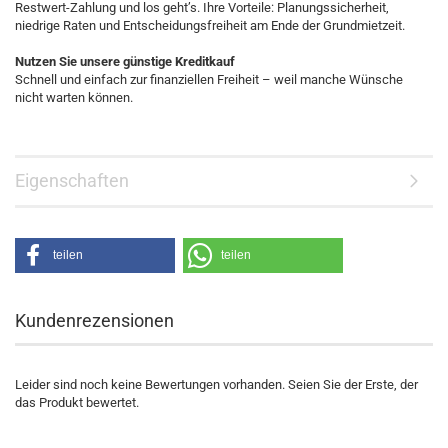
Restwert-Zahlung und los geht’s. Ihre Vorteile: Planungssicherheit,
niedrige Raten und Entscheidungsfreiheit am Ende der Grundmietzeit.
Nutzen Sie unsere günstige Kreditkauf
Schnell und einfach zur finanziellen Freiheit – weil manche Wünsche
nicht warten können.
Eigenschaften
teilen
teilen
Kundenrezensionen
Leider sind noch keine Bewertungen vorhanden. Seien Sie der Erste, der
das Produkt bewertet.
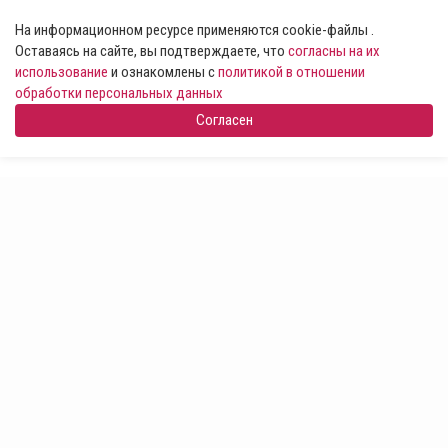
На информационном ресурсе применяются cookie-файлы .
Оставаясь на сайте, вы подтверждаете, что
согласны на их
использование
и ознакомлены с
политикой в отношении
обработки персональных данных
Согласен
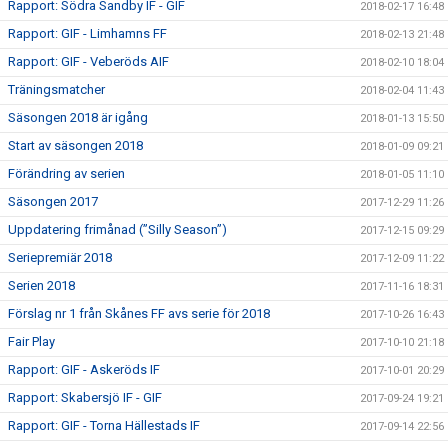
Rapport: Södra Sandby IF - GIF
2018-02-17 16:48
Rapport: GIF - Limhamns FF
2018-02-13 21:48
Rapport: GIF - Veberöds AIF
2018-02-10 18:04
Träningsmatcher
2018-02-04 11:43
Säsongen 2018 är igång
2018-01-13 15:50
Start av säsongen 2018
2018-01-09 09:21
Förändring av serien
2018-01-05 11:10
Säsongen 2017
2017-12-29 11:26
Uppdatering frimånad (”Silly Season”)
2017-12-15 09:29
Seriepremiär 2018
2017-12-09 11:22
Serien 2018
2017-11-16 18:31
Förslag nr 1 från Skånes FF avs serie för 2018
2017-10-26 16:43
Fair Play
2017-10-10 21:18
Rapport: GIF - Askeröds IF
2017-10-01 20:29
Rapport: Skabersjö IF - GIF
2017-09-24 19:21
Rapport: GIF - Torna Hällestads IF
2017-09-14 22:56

· · · · ·

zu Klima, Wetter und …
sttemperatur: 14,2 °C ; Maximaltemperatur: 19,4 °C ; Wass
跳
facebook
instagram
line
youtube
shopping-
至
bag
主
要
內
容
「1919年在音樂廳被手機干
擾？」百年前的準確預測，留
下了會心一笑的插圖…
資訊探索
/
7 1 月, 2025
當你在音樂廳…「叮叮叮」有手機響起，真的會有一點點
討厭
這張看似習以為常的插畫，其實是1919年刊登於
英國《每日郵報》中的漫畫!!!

· · · · ·

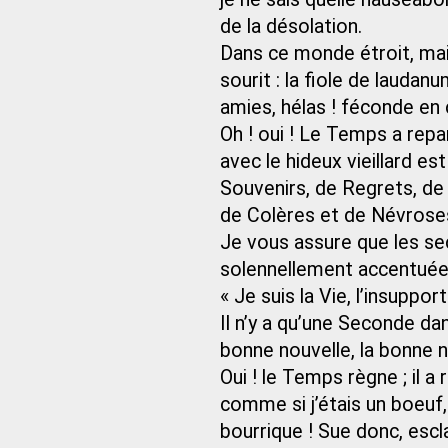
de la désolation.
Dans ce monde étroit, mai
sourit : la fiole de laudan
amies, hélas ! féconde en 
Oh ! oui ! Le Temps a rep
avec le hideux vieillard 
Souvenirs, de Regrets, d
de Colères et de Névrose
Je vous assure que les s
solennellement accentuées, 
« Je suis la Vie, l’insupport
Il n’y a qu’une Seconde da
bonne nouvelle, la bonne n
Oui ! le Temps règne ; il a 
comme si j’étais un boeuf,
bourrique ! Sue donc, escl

· · · · ·

— What you need to do —
Repeat everything in the records from the line containing "de la désolation." down to the line containing "bourrique ! Sue donc, escl", including both, with each line unchanged.

— Written solution —
de la désolation.
Dans ce monde étroit, mai
sourit : la fiole de laudan
amies, hélas ! féconde en 
Oh ! oui ! Le Temps a rep
avec le hideux vieillard 
Souvenirs, de Regrets, d
de Colères et de Névrose
Je vous assure que les s
solennellement accentuées, 
« Je suis la Vie, l’insupport
Il n’y a qu’une Seconde da
bonne nouvelle, la bonne n
Oui ! le Temps règne ; il a 
comme si j’étais un boeuf,
bourrique ! Sue donc, escl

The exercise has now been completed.